Reúno tuas cenas em um mesmo filme, empenhado
em dividir o fogo a cada toque órfico da memória.
Tua metade me sonha e sei que sou a testemunha
de seus conhecimentos entrados no fulgor das noites,
o portal de seus ruídos convertidos em versos.
Outra parte do amor me chega fiel ao desamparo:
“Nada em ti aceita reconhecer os traços de um mistério,
as agulhas que exalam semelhança justo nas bordas
com que polimos a firmeza de nossas feridas,
quando entalhamos o impenetrável de nossa alma”.
Recusas o golpe de toda liturgia e nisto destróis
as entradas flamejantes da ordem dos desvios.
Reúno os objetos sagrados de tua representação:
as imaginárias colunas por onde o amor se enrosca,
um tema recolhido em leituras que é tua pele,
as passagens que levam tua alma a regressar à minha.
Por onde retomo teu vulto, o centro de tua semelhança?
Como regressar à epifania de teus assombros?
De onde mais vem a ventura de contraditórios encantos?
“Diverso o amor nos defende da imortalidade.
A enlouquecida forma é sua própria chave,
tanto quanto a carícia compreende-lhe os trágicos esmeros.”

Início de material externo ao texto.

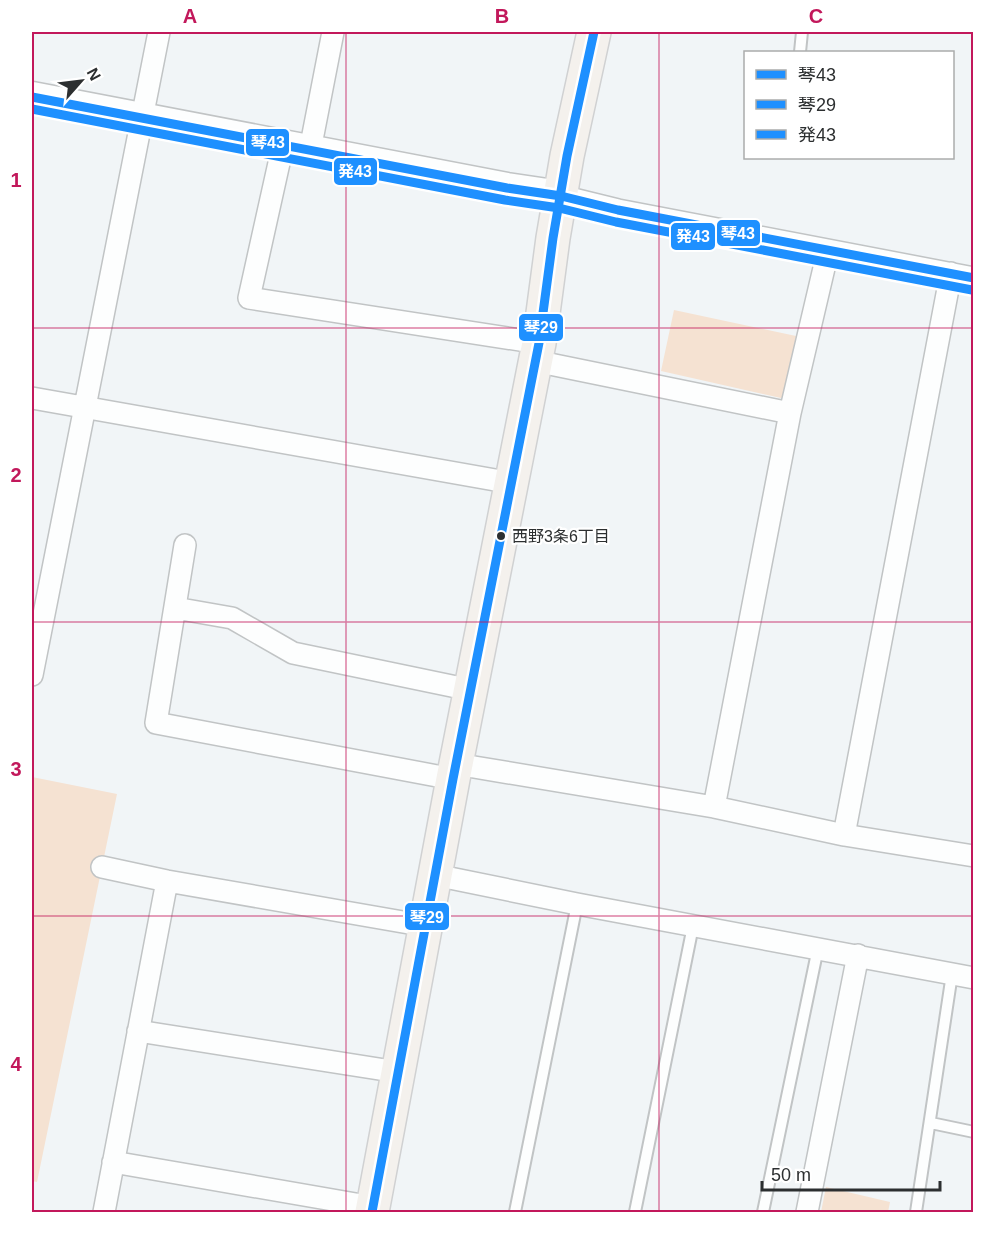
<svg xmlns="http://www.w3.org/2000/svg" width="1005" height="1244" font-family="Arial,'Noto Sans JP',sans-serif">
	<rect width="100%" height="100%" fill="#f1f5f7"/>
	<!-- green -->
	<path fill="#f5e2d2" d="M674,310L796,336L787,393L781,398L661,371Z
		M32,777L117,794L37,1182L32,1181Z
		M826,1187L890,1202L888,1212H821Z"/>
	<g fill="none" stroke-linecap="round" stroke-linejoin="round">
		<!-- lane casing -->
		<g stroke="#c1c4c5" stroke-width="14">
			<path id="lane" d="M800,52L802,32
				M931,1123L974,1132
				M515,1212L577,904
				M635,1212L693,926
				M763,1212L818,948
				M916,1212L952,974"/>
		</g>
		<!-- street casing -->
		<g stroke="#c1c4c5" stroke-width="24">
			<path id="street" d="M283,145L249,298L539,343
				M310,150L333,32
				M561,196L618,210L974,278
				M535,361L790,413
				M32,398L512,483
				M185,545L156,723L453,779
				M175,608L232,618L293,653L471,690
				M32,675L159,32
				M456,764L714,807L844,835L974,856
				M714,807L790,413L828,251
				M844,835L951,273
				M102,867L167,881L426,926
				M435,875L577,904L974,978
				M138,1031L398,1072
				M113,1162L373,1207
				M104,1212L167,881
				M807,1212L858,955"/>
		</g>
		<!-- secondary casing -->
		<g stroke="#c1c4c5" stroke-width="33">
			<path id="secondary" d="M32,97L507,188L561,196"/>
		</g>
		<!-- primary casing -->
		<g stroke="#d0d1d2" stroke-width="36">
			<path id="primary" d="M372,1212L453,779L539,343L553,238L567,156L594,32"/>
		</g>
		<!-- lane -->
		<use href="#lane" stroke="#fdfefe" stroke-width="10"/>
		<!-- street -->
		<use href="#street" stroke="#fdfefe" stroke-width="21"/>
		<!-- secondary -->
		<use href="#secondary" stroke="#fdfefe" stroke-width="30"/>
		<!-- primary -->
		<use href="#primary" stroke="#f4f1ed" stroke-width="33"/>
		<!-- bus-1 casing -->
		<g stroke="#fff" stroke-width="14">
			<path id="bus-1" d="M32,97L507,188L561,196L618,210L974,278"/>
		</g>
		<!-- bus-2 casing -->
		<g stroke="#fff" stroke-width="14">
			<path id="bus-2" d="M372,1212L453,779L539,343L553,238L567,156L594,32"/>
		</g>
		<!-- bus-3 casing -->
		<g stroke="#fff" stroke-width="14">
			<path id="bus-3" d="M32,109L505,200L559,208L616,222L972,290"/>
		</g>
		<!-- bus-1 -->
		<use href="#bus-1" stroke="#1e90ff" stroke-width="9"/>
		<!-- bus-2 -->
		<use href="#bus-2" stroke="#1e90ff" stroke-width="9"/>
		<!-- bus-3 -->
		<use href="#bus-3" stroke="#1e90ff" stroke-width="9"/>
	</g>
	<!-- grid -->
	<path fill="none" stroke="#c2185b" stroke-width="1.5" stroke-opacity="0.55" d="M346,32V1212M659,32V1212M32,328H974M32,622H974M32,916H974"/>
	<!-- markers -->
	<circle fill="#2c2f30" stroke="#fff" stroke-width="2" cx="501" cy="536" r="5"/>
	<g text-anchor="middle" stroke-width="4.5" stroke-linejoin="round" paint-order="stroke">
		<!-- bus labels -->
		<g font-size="16" fill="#2c2f30" stroke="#fff" text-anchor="start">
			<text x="512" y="542">西野3条6丁目</text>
		</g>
	</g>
	<g stroke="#fff" stroke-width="2">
		<rect x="245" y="128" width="45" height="29" rx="6" fill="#1e90ff"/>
		<rect x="333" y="157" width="45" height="29" rx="6" fill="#1e90ff"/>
		<rect x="716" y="219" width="45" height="28" rx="6" fill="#1e90ff"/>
		<rect x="670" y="222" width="46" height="29" rx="6" fill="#1e90ff"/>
		<rect x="518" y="313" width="46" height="29" rx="6" fill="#1e90ff"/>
		<rect x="404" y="902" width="46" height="29" rx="6" fill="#1e90ff"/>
	</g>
	<g font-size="16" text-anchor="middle" font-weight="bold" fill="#fff">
		<text x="268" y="148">琴43</text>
		<text x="355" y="177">発43</text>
		<text x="738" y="239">琴43</text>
		<text x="693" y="242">発43</text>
		<text x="541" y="333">琴29</text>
		<text x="427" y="923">琴29</text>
	</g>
	<!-- border -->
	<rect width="1005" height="1244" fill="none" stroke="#ffffff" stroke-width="66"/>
	<!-- legend -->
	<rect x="744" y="51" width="210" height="108" fill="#ffffff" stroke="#abacac" stroke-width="1.5"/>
	<rect x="756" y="70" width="30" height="9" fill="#1e90ff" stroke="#abacac" stroke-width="1.5"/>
	<text x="798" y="81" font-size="18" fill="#2c2f30">琴43</text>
	<rect x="756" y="100" width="30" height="9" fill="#1e90ff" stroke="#abacac" stroke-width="1.5"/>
	<text x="798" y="111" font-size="18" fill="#2c2f30">琴29</text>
	<rect x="756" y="130" width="30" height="9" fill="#1e90ff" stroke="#abacac" stroke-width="1.5"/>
	<text x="798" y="141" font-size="18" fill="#2c2f30">発43</text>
	<!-- north arrow -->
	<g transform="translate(81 81) rotate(62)" stroke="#ffffff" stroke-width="4.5" paint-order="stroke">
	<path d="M0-4.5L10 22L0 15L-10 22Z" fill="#2c2f30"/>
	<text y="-9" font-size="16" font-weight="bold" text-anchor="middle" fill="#2c2f30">N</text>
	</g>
	<!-- scale -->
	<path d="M762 1181v9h178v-9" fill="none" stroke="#2c2f30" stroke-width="3"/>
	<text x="771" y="1181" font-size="18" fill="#2c2f30" stroke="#ffffff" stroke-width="4.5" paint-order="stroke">50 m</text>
	<rect x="33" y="33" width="939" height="1178" fill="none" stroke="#c2185b" stroke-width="2"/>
	<g font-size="20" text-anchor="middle" font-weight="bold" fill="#c2185b">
		<text x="190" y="23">A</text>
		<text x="502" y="23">B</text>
		<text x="816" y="23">C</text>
		<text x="16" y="187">1</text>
		<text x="16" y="482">2</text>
		<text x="16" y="776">3</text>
		<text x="16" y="1071">4</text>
	</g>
</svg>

Reúno as páginas de um livro muito antigo,
cujo esplendor disfarçadamente percorre nossa espinha.
Sinto-me sem ti, meu profundo amor, atracado
em um único corpo, encerrado na fuligem das páginas
de uma cidade que deveria ser queimada.
“Que espécie de naufrágio requer a dor uma única vez?
Que golpe nos permite ir além de seus efeitos?”
A farsa dos fragmentos toma rápidas decisões,
célere proclama a dispersão de suas partes: folhas,
ossos, escamas, versos, estações, toda a umidade
de um saber que se transfigura em si próprio ao ser tocado.
Para onde vai tua memória? Como evitar aqui seu exílio?
Reúno tuas feridas, o redemoinho de suas imagens.
Por inúmeras vezes pensei que estivesse comigo o amor.
“Os corpos se perdem em suas nuanças; as dores, não”.